Кивнув головой в ответ на приветствие, хотела его миновать, но он загородил путь.
— Купила другой гребень, Эльза? — спросил он.
Та удивленно уставилась на него, наморщив брови.
— Ты за мной шпионил? — спросила она. — Невелика будет польза.
— Я вовсе не шпионил, — возразил Ян. — Чего мне шпионить?

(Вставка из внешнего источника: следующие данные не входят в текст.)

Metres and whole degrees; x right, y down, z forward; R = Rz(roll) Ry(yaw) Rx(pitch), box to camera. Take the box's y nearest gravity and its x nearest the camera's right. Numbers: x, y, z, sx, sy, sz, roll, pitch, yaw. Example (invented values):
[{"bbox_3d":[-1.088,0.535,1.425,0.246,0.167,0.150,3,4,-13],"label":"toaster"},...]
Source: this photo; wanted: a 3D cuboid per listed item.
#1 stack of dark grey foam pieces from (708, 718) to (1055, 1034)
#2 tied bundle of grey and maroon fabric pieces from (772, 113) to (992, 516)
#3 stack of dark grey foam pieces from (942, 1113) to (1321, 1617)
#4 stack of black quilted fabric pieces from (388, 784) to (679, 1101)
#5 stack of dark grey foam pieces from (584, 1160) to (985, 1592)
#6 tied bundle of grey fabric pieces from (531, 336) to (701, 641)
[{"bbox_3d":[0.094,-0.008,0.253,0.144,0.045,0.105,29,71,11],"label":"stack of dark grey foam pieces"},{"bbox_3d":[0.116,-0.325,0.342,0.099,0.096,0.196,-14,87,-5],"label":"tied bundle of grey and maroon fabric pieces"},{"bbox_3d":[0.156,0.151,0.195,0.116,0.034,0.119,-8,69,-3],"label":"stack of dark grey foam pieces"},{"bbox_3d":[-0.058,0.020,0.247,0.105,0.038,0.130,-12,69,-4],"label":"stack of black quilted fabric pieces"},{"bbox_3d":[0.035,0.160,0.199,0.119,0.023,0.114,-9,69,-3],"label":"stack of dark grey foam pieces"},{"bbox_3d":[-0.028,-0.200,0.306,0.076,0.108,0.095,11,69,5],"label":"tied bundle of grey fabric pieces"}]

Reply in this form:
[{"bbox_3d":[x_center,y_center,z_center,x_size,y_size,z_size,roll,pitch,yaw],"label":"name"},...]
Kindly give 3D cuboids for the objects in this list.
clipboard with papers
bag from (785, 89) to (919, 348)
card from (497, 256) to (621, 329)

— Затем тебя сюда и прислали.
Пожал плечами.
— Короче: я купил для тебя тот гребень, — сообщил он, вынимая его из-за пазухи.
Машинально протянула руку, но тут же её отдернула. Взглянула ему в глаза, а когда улыбнулся, губы её дрогнули, словно невольно тоже хотели улыбнуться.
— Очень милый, — заметил Ян. — И будет тебе к лицу.
Ловко вставил гребень ей в волосы, прежде чем успела отступить.
— Взгляни-потянул её к дверям лакированной кареты. — Тут есть зеркало.
Открыв дверь, поднял её вверх, чтобы могла взглянуть.
Эльза была так поражена, что даже не протестовала, а увидев отражение в маленьком овальном зеркальце, не могла на него сердиться. Так ей хотелось иметь этот гребень!
— Прошу, пустите меня, — в конце концов попросила она, разрумянившись и смешавшись.
Ян, выполняя это желание, острожно поставил её на высокую подножку кареты; она же, опираясь на его плечо, вынула гребень из волос и вертела его в пальцах во все стороны, а потом, уступив искушению, воткнула снова и вновь поглядела в зеркало.
Взяв себя наконец в руки, соскочила на землю, после чего Ян Куна узнал, что подарок его хоть и принят, но ему не стоит рассчитывать на какие-то доказательства благодарности, и особенно ни на какую информацию о жителях Антверпена, посещающих гостиницу и харчевню “In den Reghen-boogh”.
Это последнее заявление показалось ему странным и смешным. Ответил, что обыватели Антверпена его нисколько не интересуют, за исключением мастера Фредерика Корнелиса, который как раз уехал. Что же касается горожанок, интересует его исключительно Эльза, причем гораздо больше, чем Корнелис, возвращения которого он ожидает. Изложив свое кредо, хотел подкрепить его поцелуем, но Эльза увернулась.
— В самом деле ты знаешь мастера Корнелиса?
Пришлось рассказать, с какой целью он приехал в Антверпен, и после короткого колебания помянуть, на чьей службе состоит “Зефир”.
— Ах, вот как! — воскликнула она. — А я думала… — она огляделась вокруг. — В Антверпене полно испанских шпионов, — шепотом сказала она. — Крутятся они и у нас “Под зонтиком”…
— И ты приняла меня за одного из них, — подхватил он смеясь. — Никогда бы не подумал, что похож на шпиона. Ты должна просить прощения!
На этот раз уступив, чмокнула его в щеку, но ему этого было мало. Он хотел еще. И своего добился.
В субботу она была свободна, и после обеда они пошли вместе на берег Шельды, где большой бродячий цирк разбил свои шатры. Они разглядывали зверей, кормили морковью верблюдов, зебр и слонов, а потом смотрели на выступления циркачей и акробатов, жонглеров, лошадей, прыгающих через обручи и клоунов, передразнивавших их всех, отвешивая друг другу увесистые пощечины.
Когда они покидали с толпой зрителей шатер, пахнувший конским навозом и выделениями собранных там зверей, шел снег, а туман так сгустился, что не стало видно дороги. Держась позади, они шли за теми, кто оказался достаточно предусмотрителен, чтобы взять с собой фонари.